Writer/director Rawson Marshall Thurber (We're the Millers, Central Intelligence) preys on instinctual fears. The dizzying heights and ravenous fire are frighteningly realistic. Thurber establishes tension early and skillfully keeps the blood racing throughout. Only in the end can the audience exhale. Granted, there has to be major suspension of disbelief. But that's the fun in a summer disaster flick. Skyscraper isn't quibbling about the details or logic. The film does not try to outsmart you.
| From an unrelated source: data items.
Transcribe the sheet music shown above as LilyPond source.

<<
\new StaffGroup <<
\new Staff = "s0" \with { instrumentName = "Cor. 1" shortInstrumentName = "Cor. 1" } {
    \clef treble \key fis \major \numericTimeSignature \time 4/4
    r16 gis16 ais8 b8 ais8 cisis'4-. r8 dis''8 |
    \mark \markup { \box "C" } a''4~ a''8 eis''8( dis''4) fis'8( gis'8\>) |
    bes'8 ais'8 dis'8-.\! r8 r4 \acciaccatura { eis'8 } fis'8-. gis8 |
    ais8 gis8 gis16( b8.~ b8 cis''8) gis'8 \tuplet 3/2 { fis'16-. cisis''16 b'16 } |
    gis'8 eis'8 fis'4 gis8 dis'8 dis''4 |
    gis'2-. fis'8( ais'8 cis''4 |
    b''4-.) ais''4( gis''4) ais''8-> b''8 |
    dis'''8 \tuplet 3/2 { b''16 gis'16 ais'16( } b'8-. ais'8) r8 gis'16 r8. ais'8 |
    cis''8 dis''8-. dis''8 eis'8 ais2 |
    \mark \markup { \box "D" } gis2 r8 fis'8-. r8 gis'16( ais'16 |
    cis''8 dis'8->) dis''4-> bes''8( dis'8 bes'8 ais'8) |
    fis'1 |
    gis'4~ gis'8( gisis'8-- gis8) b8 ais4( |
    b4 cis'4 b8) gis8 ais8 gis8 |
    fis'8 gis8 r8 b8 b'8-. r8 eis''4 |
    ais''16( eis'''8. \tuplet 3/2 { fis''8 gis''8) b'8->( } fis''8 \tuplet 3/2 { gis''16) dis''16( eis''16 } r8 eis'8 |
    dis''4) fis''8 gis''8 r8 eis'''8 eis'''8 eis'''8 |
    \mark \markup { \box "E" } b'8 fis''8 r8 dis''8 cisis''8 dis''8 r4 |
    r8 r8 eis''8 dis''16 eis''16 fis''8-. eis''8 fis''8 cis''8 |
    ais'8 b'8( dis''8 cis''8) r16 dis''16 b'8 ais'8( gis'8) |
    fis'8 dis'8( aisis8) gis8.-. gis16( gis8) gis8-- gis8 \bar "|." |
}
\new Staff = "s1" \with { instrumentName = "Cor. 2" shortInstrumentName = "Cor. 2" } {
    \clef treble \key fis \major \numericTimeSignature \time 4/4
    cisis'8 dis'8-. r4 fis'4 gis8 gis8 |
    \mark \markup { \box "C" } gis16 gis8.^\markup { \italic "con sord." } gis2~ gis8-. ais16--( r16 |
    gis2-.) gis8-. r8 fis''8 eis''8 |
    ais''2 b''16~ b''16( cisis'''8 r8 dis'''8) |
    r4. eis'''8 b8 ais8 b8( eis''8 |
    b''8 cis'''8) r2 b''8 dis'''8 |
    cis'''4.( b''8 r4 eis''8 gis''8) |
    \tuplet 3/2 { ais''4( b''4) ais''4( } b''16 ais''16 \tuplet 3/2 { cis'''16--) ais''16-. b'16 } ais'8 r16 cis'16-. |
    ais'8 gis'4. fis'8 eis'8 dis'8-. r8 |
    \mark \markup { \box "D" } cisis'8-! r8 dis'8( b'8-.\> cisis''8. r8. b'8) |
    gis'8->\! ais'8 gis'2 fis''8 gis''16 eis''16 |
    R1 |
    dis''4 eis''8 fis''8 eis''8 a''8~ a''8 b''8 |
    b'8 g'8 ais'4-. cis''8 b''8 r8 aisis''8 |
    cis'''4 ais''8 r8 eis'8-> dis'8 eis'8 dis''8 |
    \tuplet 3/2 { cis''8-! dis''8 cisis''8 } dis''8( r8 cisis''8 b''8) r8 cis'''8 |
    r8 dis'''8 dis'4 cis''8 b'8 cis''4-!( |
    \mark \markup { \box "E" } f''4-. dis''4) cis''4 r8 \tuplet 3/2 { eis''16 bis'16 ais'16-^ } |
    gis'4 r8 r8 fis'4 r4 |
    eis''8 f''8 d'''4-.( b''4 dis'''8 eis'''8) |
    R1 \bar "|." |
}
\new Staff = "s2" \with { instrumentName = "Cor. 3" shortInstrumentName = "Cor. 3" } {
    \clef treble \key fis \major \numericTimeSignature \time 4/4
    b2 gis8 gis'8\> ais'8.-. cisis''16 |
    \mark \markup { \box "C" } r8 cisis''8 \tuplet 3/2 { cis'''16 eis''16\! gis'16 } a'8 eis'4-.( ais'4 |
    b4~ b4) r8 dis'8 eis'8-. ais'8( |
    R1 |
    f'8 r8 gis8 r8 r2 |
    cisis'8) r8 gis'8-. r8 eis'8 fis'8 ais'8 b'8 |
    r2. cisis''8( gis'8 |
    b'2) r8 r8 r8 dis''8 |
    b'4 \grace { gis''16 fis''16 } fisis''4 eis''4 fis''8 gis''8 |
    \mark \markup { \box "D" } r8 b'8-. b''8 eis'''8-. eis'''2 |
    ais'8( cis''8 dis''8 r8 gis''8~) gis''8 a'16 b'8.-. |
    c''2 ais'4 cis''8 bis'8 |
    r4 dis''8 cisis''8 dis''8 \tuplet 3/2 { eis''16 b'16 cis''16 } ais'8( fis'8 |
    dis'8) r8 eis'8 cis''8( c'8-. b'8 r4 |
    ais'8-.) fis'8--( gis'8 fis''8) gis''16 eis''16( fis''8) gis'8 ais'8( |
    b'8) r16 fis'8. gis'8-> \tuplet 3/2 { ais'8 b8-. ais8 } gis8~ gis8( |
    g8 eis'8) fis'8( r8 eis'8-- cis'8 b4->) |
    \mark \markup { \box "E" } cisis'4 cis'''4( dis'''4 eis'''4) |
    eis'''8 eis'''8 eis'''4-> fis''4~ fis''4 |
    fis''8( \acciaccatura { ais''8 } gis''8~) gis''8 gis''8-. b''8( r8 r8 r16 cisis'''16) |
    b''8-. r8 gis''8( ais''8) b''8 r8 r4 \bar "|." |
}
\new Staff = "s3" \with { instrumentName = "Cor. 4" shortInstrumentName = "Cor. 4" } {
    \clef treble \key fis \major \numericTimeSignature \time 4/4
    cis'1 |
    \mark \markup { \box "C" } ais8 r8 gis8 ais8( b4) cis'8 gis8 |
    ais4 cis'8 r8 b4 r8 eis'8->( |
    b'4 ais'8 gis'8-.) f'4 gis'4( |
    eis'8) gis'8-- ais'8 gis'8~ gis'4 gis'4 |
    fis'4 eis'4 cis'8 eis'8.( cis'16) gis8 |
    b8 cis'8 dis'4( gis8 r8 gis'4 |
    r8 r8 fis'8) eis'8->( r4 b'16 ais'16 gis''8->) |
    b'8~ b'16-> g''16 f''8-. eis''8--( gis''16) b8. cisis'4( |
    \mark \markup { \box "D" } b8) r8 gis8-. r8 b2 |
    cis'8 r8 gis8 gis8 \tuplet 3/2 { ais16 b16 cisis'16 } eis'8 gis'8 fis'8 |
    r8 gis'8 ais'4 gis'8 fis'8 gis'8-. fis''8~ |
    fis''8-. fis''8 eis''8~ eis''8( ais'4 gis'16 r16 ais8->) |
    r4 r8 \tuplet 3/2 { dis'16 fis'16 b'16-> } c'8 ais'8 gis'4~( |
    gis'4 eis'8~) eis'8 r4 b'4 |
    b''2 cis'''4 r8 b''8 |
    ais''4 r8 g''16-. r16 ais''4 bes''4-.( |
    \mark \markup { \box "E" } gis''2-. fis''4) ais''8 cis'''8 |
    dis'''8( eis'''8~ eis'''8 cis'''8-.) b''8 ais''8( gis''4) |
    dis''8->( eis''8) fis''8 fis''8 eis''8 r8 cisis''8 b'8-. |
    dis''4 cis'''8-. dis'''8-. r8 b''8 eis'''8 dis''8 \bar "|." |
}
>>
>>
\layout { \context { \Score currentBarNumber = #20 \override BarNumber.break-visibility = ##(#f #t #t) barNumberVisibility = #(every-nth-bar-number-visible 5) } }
One aspect of Skyscraper does have unexpected humor. Chin Han, who plays Zhao, had the exact same role in The Dark Knight. In that film, the Chinese gangster - Lau, escapes Gotham City to a skyscraper in Hong Kong, only to be recaptured by Batman. I could almost imagine Batman swooping in to rescue the Sawyers and Zhao. A friend slyly commented that the police should have turned on the bat signal when the building catches fire. Chin Han is a fine actor with a long and varied career. It's just a bit funny to see him a decade later stuck in the same situation. I firmly understand that only nerds like myself will see this connection.

From Universal Pictures, Skyscraper is a vertigo inducing actioner for a global audience. The state of the art visual effects and production design sell the disaster gloriously. The big reveal won't blow your mind, but does fit neatly in the context of the story. Skyscraper will entertain as long as you accept the premise. Dwayne Johnson has another win at the box office.